(Records contained in a dataset)
________________________

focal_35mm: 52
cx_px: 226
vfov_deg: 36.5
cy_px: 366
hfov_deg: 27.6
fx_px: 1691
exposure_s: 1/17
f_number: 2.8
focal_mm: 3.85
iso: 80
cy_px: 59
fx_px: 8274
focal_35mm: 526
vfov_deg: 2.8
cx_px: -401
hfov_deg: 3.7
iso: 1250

________________________

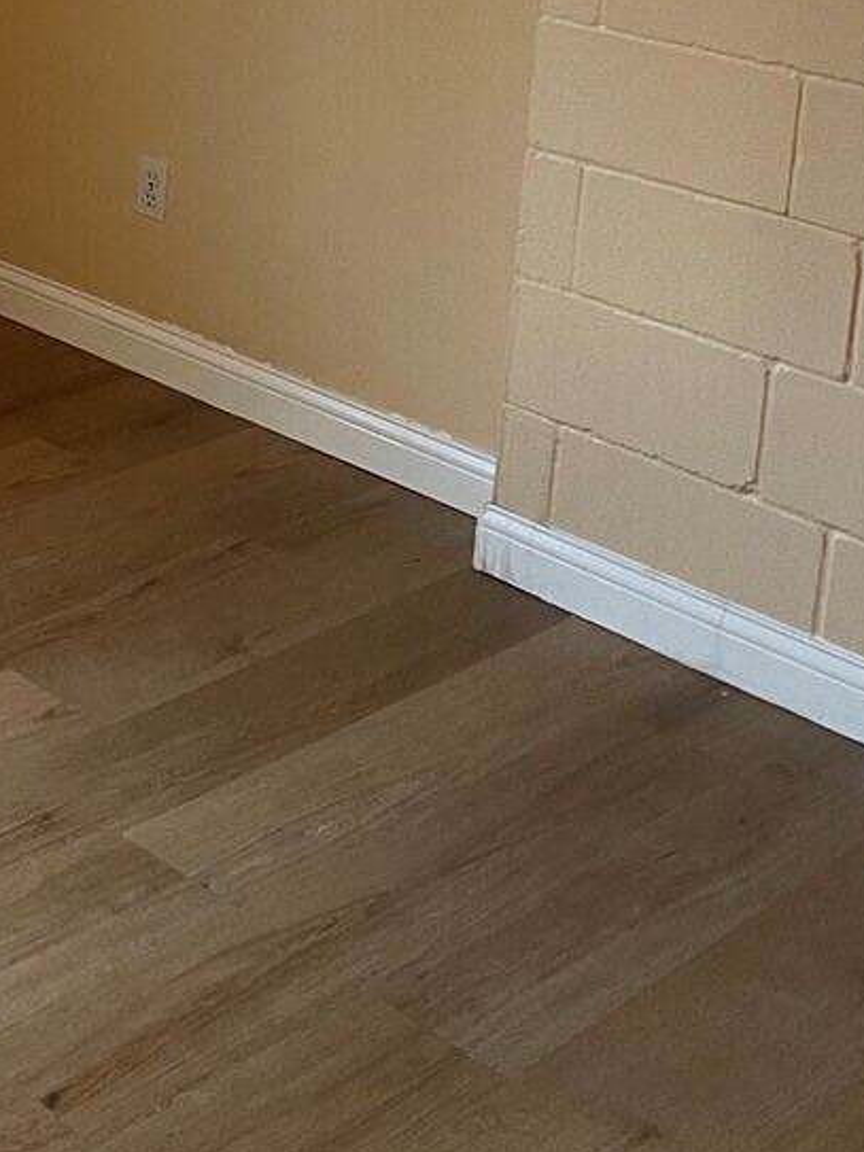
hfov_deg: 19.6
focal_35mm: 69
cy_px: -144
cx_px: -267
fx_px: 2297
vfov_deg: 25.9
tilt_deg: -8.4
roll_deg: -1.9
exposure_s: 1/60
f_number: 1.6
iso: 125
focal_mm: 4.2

________________________

All lines above from the one containing "tilt_deg: -8.4" to the one containing "focal_mm: 4.2" must be repeated exactly, both lines included, and no others.

> **Exercise response**
tilt_deg: -8.4
roll_deg: -1.9
exposure_s: 1/60
f_number: 1.6
iso: 125
focal_mm: 4.2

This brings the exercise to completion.